Dataset items:
--------------------
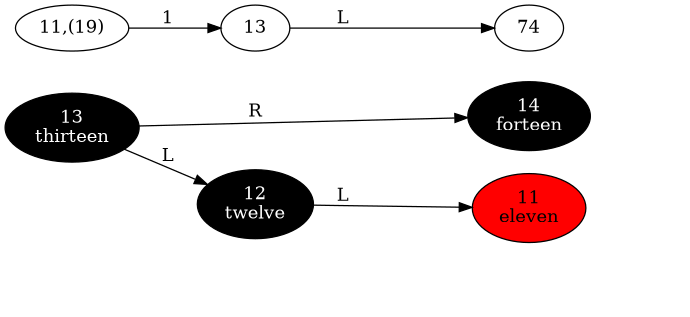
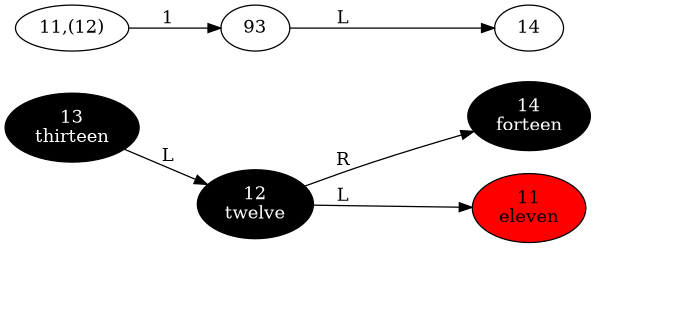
  digraph {
    rankdir=LR
    node [style=filled]
    n1 [fillcolor=black fontcolor=white label="13\nthirteen"]
    n2 [fillcolor=black fontcolor=white label="12\ntwelve"]
    n3 [fillcolor=black fontcolor=white label="14\nforteen"]
    n4 [fillcolor=red label="11\neleven"]
    node_rb_1118140819_R [style=invis]
-   n6 [label=13 style=""]
-   n7 [label=74 style=""]
-   n8 [label="11,(19)" style=""]
+   n6 [label=93 style=""]
+   n7 [label=14 style=""]
+   n8 [label="11,(12)" style=""]
    n1 -> n2 [label=L taildir=sw]
-   n1 -> n3 [label=R taildir=se]
+   n2 -> n3 [label=R taildir=se]
    n2 -> n4 [label=L taildir=sw]
    n2 -> node_rb_1118140819_R [style=invis]
    n6 -> n7 [label=L]
    n8 -> n6 [label=1]
  }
--------------------
_The request_
Pull out every line above that contains the string "style", and copy each of those lines in full.

_Result of the exercise_
    node [style=filled]
    node_rb_1118140819_R [style=invis]
-   n6 [label=13 style=""]
-   n7 [label=74 style=""]
-   n8 [label="11,(19)" style=""]
+   n6 [label=93 style=""]
+   n7 [label=14 style=""]
+   n8 [label="11,(12)" style=""]
    n2 -> node_rb_1118140819_R [style=invis]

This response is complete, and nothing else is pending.